“O CNJ (Conselho Nacional de Justiça) vai doar carros blindados apreendidos pela Justiça a juízes ameaçados de morte. O primeiro veículo foi entregue a uma magistrada anteontem, em Recife.
O nome dela não foi divulgado por questões de segurança. Ela atua no combate a grupos de extermínio e recebe escolta policial há três anos.“
“Dois homens foram vítimas de latrocínio (roubo seguido de morte) na madrugada de ontem no apartamento de um deles em Pinheiros, na zona oeste de São Paulo.
As vítimas, o analista de sistemas Eugênio Bozola, 52, e o modelo Murilo Rezende da Silva, 25, foram mortas a facadas. Seus corpos foram encontrados por uma diarista por volta das 9h de ontem no apartamento de Bozola, na rua Oscar Freire, área nobre de São Paulo. O carro dele, um Honda Civic, foi levado pelo assassino (…)
A principal testemunha do caso, de acordo com a polícia, é o porteiro. Os investigadores esperam que ele consiga identificar a pessoa que saiu com o carro de Bozola”
Na primeira matéria, o texto omite o nome da magistrada (mesmo porque o CNJ não divulgou o nome) e chega mesmo a usar (corretamente) o termo genérico ‘magistrada’ para não deixar transparecer se é alguém da justiça estadual (‘juiz’) ou da justiça federal (‘juiz federal’), ainda que ela já seja conhecida de quem quer mata-la (mesmo porque ela recebeu o carro blindado porque está jurada de morte). Quem não a conhece é o resto do público. A importância do sigilo é para não ajudar os criminosos a planejarem como cometer um crime contra ela. E vale lembrar: a magistrada já conta com proteção policial.

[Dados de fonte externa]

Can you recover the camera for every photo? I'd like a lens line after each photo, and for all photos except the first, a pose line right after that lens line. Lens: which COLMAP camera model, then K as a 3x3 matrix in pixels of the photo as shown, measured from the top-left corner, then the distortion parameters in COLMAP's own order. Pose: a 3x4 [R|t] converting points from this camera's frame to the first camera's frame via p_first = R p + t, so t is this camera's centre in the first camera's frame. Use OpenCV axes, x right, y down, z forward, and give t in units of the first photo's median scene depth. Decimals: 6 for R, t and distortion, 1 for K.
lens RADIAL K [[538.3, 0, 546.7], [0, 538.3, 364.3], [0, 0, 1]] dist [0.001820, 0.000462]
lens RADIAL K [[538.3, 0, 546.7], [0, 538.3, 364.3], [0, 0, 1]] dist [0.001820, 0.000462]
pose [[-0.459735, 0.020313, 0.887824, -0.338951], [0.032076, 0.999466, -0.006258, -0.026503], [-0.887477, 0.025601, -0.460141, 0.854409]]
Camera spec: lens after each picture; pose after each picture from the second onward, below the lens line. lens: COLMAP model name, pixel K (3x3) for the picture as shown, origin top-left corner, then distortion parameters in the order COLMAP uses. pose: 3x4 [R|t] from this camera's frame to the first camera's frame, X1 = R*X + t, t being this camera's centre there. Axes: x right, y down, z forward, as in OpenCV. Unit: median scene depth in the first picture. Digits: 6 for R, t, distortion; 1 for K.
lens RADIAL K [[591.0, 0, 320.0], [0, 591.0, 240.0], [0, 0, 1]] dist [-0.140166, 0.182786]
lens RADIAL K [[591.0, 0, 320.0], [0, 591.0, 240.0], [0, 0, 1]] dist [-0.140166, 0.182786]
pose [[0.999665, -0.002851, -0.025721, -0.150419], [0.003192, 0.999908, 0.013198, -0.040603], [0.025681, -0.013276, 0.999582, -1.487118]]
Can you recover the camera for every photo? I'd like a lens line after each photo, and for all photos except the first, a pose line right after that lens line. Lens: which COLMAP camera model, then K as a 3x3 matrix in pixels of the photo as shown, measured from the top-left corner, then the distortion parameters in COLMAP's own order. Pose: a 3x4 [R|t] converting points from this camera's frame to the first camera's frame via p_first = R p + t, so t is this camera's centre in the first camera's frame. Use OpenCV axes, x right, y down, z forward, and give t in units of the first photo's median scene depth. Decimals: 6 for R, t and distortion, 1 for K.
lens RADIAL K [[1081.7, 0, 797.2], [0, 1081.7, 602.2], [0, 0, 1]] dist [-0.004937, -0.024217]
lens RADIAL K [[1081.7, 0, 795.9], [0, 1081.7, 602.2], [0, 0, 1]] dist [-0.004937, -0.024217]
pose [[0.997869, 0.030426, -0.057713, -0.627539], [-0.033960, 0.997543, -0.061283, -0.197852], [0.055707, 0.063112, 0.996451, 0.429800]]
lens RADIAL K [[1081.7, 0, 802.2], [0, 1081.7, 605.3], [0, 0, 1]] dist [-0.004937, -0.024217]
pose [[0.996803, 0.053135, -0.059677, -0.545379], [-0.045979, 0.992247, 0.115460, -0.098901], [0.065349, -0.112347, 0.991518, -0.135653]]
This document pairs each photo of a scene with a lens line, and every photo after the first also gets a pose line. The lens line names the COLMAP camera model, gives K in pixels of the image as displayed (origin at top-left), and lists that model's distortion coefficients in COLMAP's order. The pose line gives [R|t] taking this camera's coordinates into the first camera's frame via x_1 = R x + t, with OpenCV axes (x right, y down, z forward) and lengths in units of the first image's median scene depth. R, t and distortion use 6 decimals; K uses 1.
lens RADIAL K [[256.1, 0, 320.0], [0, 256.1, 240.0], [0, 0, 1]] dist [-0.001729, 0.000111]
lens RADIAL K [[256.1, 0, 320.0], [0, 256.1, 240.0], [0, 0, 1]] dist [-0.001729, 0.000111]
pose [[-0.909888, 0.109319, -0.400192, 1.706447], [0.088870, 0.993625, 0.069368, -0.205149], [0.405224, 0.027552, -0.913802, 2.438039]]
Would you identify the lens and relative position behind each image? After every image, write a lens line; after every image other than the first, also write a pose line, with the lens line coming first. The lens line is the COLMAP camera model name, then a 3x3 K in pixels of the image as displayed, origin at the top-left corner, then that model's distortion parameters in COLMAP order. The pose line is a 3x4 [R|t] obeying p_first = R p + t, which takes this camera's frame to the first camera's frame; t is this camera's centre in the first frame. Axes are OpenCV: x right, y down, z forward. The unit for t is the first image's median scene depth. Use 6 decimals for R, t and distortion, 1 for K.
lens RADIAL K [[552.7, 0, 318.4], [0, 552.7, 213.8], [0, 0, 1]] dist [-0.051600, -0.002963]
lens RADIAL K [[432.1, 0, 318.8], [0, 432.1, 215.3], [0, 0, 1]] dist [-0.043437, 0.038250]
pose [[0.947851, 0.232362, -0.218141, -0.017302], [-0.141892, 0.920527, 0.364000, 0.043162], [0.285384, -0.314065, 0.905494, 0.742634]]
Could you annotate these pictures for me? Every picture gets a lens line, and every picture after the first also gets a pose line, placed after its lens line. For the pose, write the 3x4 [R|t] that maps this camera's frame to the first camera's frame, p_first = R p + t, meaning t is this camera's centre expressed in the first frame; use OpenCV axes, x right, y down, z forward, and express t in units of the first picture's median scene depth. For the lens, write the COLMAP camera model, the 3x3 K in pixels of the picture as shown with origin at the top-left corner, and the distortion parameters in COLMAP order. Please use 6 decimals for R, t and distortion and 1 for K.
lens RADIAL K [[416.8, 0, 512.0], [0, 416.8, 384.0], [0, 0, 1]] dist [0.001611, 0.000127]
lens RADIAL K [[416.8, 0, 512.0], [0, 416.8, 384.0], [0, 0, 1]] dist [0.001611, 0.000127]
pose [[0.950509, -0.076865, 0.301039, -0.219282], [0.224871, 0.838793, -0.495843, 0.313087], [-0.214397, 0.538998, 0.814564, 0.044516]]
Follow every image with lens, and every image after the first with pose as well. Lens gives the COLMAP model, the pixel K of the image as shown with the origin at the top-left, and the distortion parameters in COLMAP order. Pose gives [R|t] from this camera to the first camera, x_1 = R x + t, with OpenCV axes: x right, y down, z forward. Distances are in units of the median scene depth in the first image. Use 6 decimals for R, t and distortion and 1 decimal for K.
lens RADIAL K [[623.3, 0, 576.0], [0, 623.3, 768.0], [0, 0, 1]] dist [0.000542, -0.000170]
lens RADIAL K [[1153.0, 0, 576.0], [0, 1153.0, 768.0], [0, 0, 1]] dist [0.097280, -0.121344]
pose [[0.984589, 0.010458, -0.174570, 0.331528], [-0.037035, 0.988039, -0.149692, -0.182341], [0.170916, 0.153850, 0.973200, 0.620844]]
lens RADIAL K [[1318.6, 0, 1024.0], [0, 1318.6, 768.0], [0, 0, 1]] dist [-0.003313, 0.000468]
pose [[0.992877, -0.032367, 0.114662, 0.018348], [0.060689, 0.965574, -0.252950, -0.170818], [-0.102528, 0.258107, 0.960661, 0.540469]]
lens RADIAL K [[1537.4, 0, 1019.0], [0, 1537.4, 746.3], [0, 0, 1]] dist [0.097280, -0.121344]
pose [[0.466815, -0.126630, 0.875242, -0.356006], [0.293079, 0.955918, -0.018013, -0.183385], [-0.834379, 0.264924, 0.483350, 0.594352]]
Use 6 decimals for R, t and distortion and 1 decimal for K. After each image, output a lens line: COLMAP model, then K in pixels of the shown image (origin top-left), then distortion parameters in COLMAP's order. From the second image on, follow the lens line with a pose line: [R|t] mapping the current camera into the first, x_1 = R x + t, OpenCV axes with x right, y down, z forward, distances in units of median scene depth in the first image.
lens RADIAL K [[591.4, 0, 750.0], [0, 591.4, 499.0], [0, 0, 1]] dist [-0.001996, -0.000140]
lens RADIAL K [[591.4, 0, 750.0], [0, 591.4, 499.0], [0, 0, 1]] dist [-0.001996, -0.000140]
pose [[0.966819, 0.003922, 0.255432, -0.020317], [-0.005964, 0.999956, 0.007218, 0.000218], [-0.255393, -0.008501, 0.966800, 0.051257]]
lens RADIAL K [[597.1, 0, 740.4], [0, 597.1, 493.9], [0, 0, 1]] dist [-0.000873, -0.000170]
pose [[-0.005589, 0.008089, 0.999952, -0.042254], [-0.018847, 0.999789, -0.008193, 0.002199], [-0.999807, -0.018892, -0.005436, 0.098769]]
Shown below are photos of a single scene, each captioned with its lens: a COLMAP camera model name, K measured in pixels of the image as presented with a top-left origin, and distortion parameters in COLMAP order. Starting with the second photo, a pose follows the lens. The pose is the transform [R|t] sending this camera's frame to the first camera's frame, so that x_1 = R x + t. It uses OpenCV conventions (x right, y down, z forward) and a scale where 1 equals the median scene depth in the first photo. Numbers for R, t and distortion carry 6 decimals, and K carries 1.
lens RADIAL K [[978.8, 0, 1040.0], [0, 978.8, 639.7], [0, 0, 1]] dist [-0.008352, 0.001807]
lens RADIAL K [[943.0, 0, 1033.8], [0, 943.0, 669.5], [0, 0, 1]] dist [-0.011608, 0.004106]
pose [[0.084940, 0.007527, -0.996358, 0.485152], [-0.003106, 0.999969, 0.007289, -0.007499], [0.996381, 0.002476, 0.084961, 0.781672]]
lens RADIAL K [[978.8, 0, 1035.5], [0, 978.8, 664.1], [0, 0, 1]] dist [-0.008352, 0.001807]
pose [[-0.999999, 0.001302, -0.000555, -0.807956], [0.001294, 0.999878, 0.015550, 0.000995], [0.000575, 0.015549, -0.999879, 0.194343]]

Já na segunda matéria, o texto não identifica o porteiro, mas diz claramente que ele é a única testemunha. Até a matéria dizer isso, não era apenas o leitor quem não sabia que ele era a única testemunha, mas também os criminosos responsáveis pelas mortes. Agora os criminosos já sabem disso e sabem que se o porteiro morrer eles não serão identificados.
Eu ou você não podemos identificar o porteiro porque não sabemos em qual prédio o crime ocorreu (apenas a rua na qual ele ocorreu). Mas quem cometeu o crime sabe exatamente de que prédio a matéria está falando e, logo, de qual porteiro ela está falando. E o porteiro não conta com proteção policial.
Quando um jornalista está apurando uma matéria – e esse é um problema especialmente grave na televisão – ele deve levar em conta não só se há interesse do público em conheces a identidade da vítima ou das testemunhas, mas também se essas pessoas podem ficar mais vulneráveis a novos delitos se forem expostas na matéria.
Entre as classes mais ricas, é comum vítimas e testemunhas pedirem anonimato ou simplesmente não serem identificadas pela polícia (caso da primeira matéria). Já no caso das classes mais pobres, as pessoas estão mais acostumadas a terem a privacidade violada com mais frequência e muitas sequer sabem que têm o direito de pedir para que sua identidade seja preservada. Nesses casos, cabe ao jornalista a função de filtrar o que é de interesse jornalístico e o que é interesse mórbido e pode expor a pessoa a mais violência.
Por fim, a segunda matéria mostra que não é só o nome de uma pessoa que pode levar à sua identificação. Dados como residência, profissão, ou contexto do crime podem identificar a pessoa. Sem dar o nome, a matéria acima não só disse quem é a única pessoa que pode identificar os criminosos (porteiro do prédio no qual o crime ocorreu), mas também onde encontrá-lo (na portaria do prédio).